Tait-Linklater says all levels of government have to improve services on the ground in isolated communities to prevent more deaths.
“OPCN does not have the critical resources needed to create pathways for the safety and security of Indigenous women, girls and two-spirit individuals,” she said.
“It is imperative that adequate resources are available directly on the ground in the community through long-term and sustainable funding.”
CBC requested comment from both provincial and federal governments, but a response wasn’t immediately received.
O-Pipon-Na-Piwin Cree Nation Chief Shirley Ducharme says drugs and alcohol are causing problems of violence within the community.
“We see that drugs and alcohol are being used to relieve pain … but it is only a temporary relief,” she said at the Monday news conference.
Manitoba Keewatinowi Okimakanak vice chief David Monias agrees, and says the programs that do exist don’t meet the growing need.
“We have mental health therapists that come in once every two weeks or something like that,” he said at the news conference. “And that’s just not enough.”
Tait-Linklater and her family want to see these resources and services improve in the community to prevent further deaths or injuries from occurring.
“There have been an increase in critical incidents of violence resulting in homicides and an alarming increase of domestic violence incidents in OPCN,” she said.
A happy, smiling singer who loved her community
The family is remembering Noreen Tait as much more than a statistic, and hopes those who attended four candelight vigils in Winnipeg, Thompson, O-Pipon-Na-Piwin and Leaf Rapids remember who she was as a person.
“When you think of Noreen, remember her smiling face and happiness and her love for her family and community,” said Tait-Linklater.
“Noreen loved music and was always singing, she had a beautiful voice.

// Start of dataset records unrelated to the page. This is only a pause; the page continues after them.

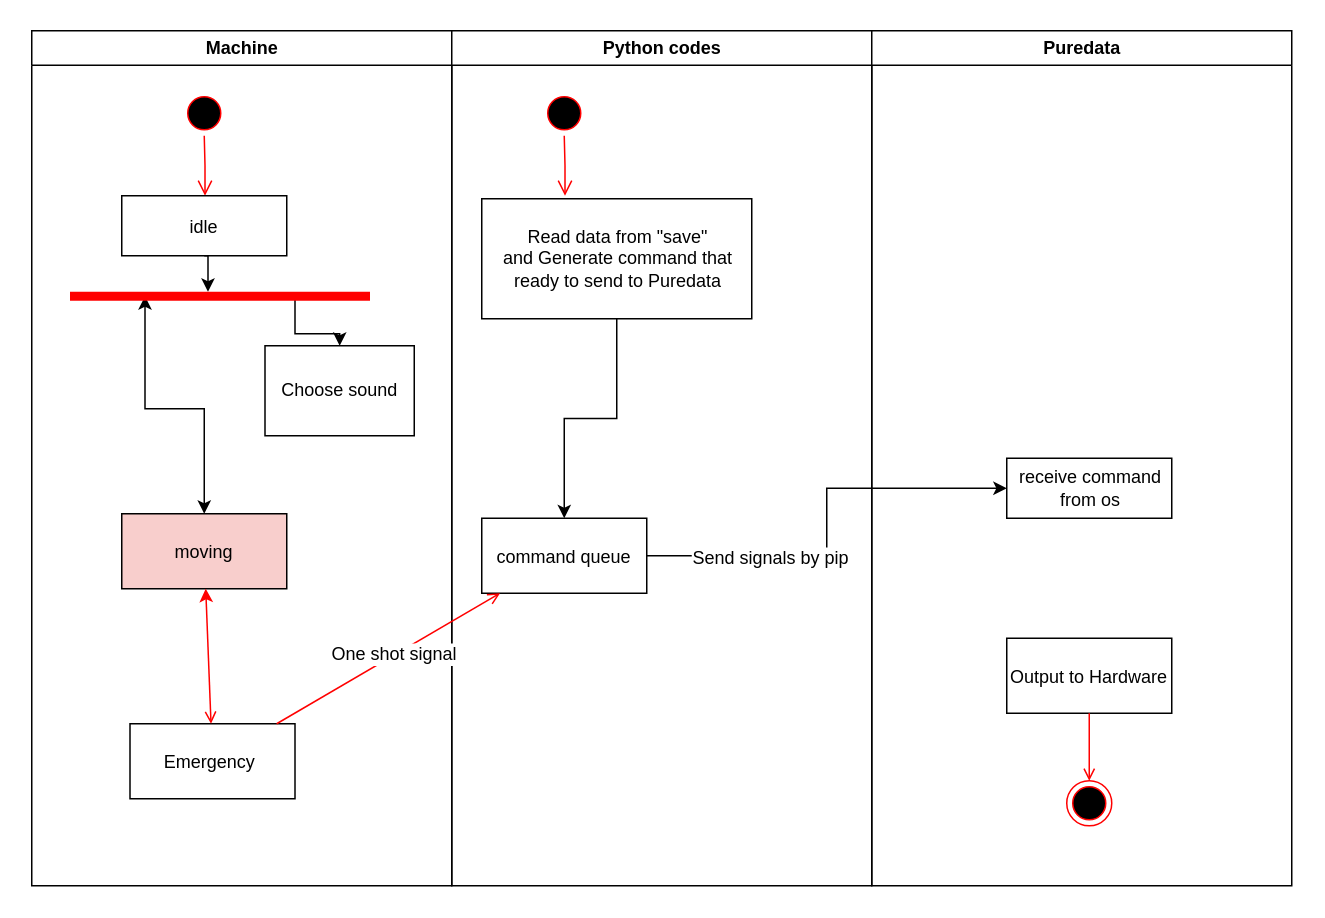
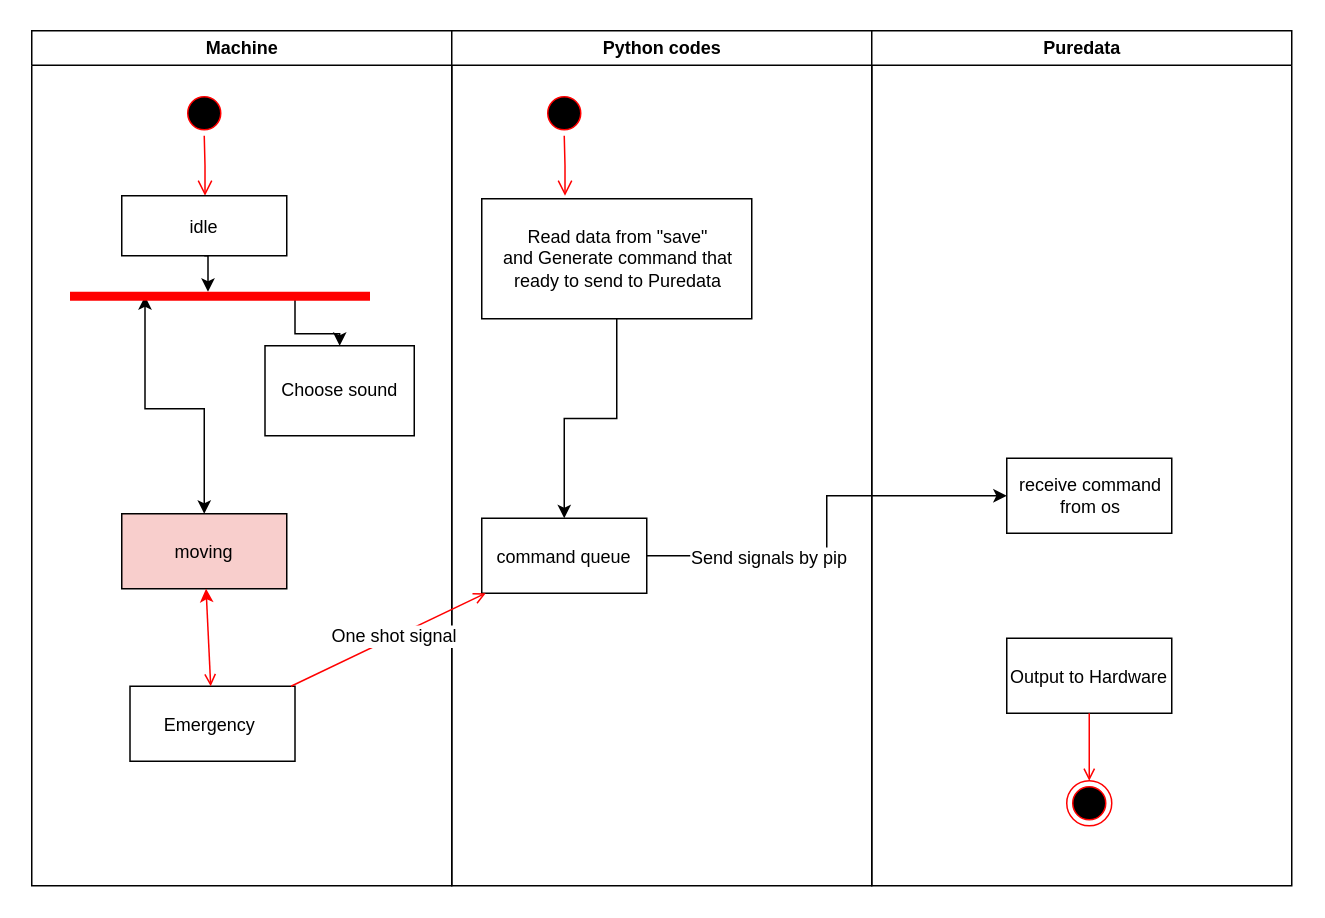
  <mxCell id="0" />
  <mxCell id="1" parent="0" />
  <mxCell id="2" value="Machine" style="swimlane;whiteSpace=wrap" parent="1" vertex="1"><mxGeometry x="20.5" y="20" width="280" height="570" as="geometry" /></mxCell>
  <mxCell id="3" value="" style="ellipse;shape=startState;fillColor=#000000;strokeColor=#ff0000;" parent="2" vertex="1"><mxGeometry x="100" y="40" width="30" height="30" as="geometry" /></mxCell>
  <mxCell id="4" value="" style="edgeStyle=elbowEdgeStyle;elbow=horizontal;verticalAlign=bottom;endArrow=open;endSize=8;strokeColor=#FF0000;endFill=1;rounded=0" parent="2" source="3" target="6" edge="1"><mxGeometry x="100" y="40" as="geometry"><mxPoint x="115" y="110" as="targetPoint" /></mxGeometry></mxCell>
  <mxCell id="5" style="edgeStyle=orthogonalEdgeStyle;rounded=0;orthogonalLoop=1;jettySize=auto;html=1;exitX=0.5;exitY=1;exitDx=0;exitDy=0;entryX=0.46;entryY=0.2;entryDx=0;entryDy=0;entryPerimeter=0;" edge="1" parent="2" source="6" target="12"><mxGeometry relative="1" as="geometry" /></mxCell>
  <mxCell id="6" value="idle" style="" parent="2" vertex="1"><mxGeometry x="60" y="110" width="110" height="40" as="geometry" /></mxCell>
  <mxCell id="7" value="moving" style="fillColor=#f8cecc;" parent="2" vertex="1"><mxGeometry x="60" y="322" width="110" height="50" as="geometry" /></mxCell>
- <mxCell id="8" value="Emergency " style="" parent="2" vertex="1"><mxGeometry x="65.5" y="462" width="110" height="50" as="geometry" /></mxCell>
+ <mxCell id="8" value="Emergency " style="" parent="2" vertex="1"><mxGeometry x="65.5" y="437" width="110" height="50" as="geometry" /></mxCell>
  <mxCell id="9" value="" style="endArrow=open;strokeColor=#FF0000;endFill=1;rounded=0;startArrow=classic;startFill=1;" parent="2" source="7" target="8" edge="1"><mxGeometry relative="1" as="geometry" /></mxCell>
  <mxCell id="10" style="edgeStyle=orthogonalEdgeStyle;rounded=0;orthogonalLoop=1;jettySize=auto;html=1;exitX=0.25;exitY=0.5;exitDx=0;exitDy=0;exitPerimeter=0;startArrow=classic;startFill=1;" edge="1" parent="2" source="12" target="7"><mxGeometry relative="1" as="geometry" /></mxCell>
  <mxCell id="11" style="edgeStyle=orthogonalEdgeStyle;rounded=0;orthogonalLoop=1;jettySize=auto;html=1;exitX=0.75;exitY=0.5;exitDx=0;exitDy=0;exitPerimeter=0;" edge="1" parent="2" source="12" target="13"><mxGeometry relative="1" as="geometry" /></mxCell>
  <mxCell id="12" value="" style="shape=line;html=1;strokeWidth=6;strokeColor=#ff0000;" vertex="1" parent="2"><mxGeometry x="25.5" y="172" width="200" height="10" as="geometry" /></mxCell>
  <mxCell id="13" value="Choose sound" style="rounded=0;whiteSpace=wrap;html=1;" vertex="1" parent="2"><mxGeometry x="155.5" y="210" width="99.5" height="60" as="geometry" /></mxCell>
  <mxCell id="14" value="Python codes" style="swimlane;whiteSpace=wrap" parent="1" vertex="1"><mxGeometry x="300.5" y="20" width="280" height="570" as="geometry" /></mxCell>
  <mxCell id="15" value="" style="ellipse;shape=startState;fillColor=#000000;strokeColor=#ff0000;" parent="14" vertex="1"><mxGeometry x="60" y="40" width="30" height="30" as="geometry" /></mxCell>
  <mxCell id="16" value="" style="edgeStyle=elbowEdgeStyle;elbow=horizontal;verticalAlign=bottom;endArrow=open;endSize=8;strokeColor=#FF0000;endFill=1;rounded=0" parent="14" source="15" edge="1"><mxGeometry x="40" y="20" as="geometry"><mxPoint x="75.5" y="110" as="targetPoint" /></mxGeometry></mxCell>
  <mxCell id="17" value="command queue" style="" parent="14" vertex="1"><mxGeometry x="20" y="325" width="110" height="50" as="geometry" /></mxCell>
  <mxCell id="18" style="edgeStyle=orthogonalEdgeStyle;rounded=0;orthogonalLoop=1;jettySize=auto;html=1;startArrow=none;startFill=0;" edge="1" parent="14" source="19" target="17"><mxGeometry relative="1" as="geometry" /></mxCell>
  <mxCell id="19" value="Read data from &quot;save&quot;&lt;br&gt;and Generate command that &lt;br&gt;ready to send to Puredata" style="html=1;" vertex="1" parent="14"><mxGeometry x="20" y="112" width="180" height="80" as="geometry" /></mxCell>
  <mxCell id="20" value="Puredata" style="swimlane;whiteSpace=wrap" parent="1" vertex="1"><mxGeometry x="580.5" y="20" width="280" height="570" as="geometry" /></mxCell>
  <mxCell id="21" value="Output to Hardware" style="" parent="20" vertex="1"><mxGeometry x="90" y="405" width="110" height="50" as="geometry" /></mxCell>
  <mxCell id="22" value="" style="ellipse;shape=endState;fillColor=#000000;strokeColor=#ff0000" parent="20" vertex="1"><mxGeometry x="130" y="500" width="30" height="30" as="geometry" /></mxCell>
  <mxCell id="23" value="" style="endArrow=open;strokeColor=#FF0000;endFill=1;rounded=0" parent="20" source="21" target="22" edge="1"><mxGeometry relative="1" as="geometry" /></mxCell>
- <mxCell id="24" value="receive command&lt;br&gt;from os" style="html=1;" vertex="1" parent="20"><mxGeometry x="90" y="285" width="110" height="40" as="geometry" /></mxCell>
+ <mxCell id="24" value="receive command&lt;br&gt;from os" style="html=1;" vertex="1" parent="20"><mxGeometry x="90" y="285" width="110" height="50" as="geometry" /></mxCell>
  <mxCell id="25" value="" style="endArrow=open;strokeColor=#FF0000;endFill=1;rounded=0" parent="1" source="8" target="17" edge="1"><mxGeometry relative="1" as="geometry" /></mxCell>
  <mxCell id="26" value="One shot signal" style="text;html=1;align=center;verticalAlign=middle;resizable=0;points=[];labelBackgroundColor=#ffffff;" vertex="1" connectable="0" parent="25"><mxGeometry x="0.058" y="1" relative="1" as="geometry"><mxPoint as="offset" /></mxGeometry></mxCell>
  <mxCell id="27" style="edgeStyle=orthogonalEdgeStyle;rounded=0;orthogonalLoop=1;jettySize=auto;html=1;startArrow=none;startFill=0;" edge="1" parent="1" source="17" target="24"><mxGeometry relative="1" as="geometry" /></mxCell>
  <mxCell id="28" value="Send signals by pip" style="text;html=1;align=center;verticalAlign=middle;resizable=0;points=[];labelBackgroundColor=#ffffff;" vertex="1" connectable="0" parent="27"><mxGeometry x="-0.425" y="-1" relative="1" as="geometry"><mxPoint as="offset" /></mxGeometry></mxCell>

She enjoyed spending quality time with family and friends.”
Ducharme says Noreen’s death has rocked O-Pipon-Na-Piwin.
“Our whole community, our First Nation, is in mourning with this tragic loss of our loved one,” she said.
“It affects everyone,” she said. “We have a small community and it impacts everyone because it triggers [the] drama that’s been experienced.”
Before healing can take place for the family, Durchame said there must first be justice.
“It’s very painful to see and hear the mixed emotions,” she said.
“They need justice for their loved ones. This prolonging justice causes more pain.”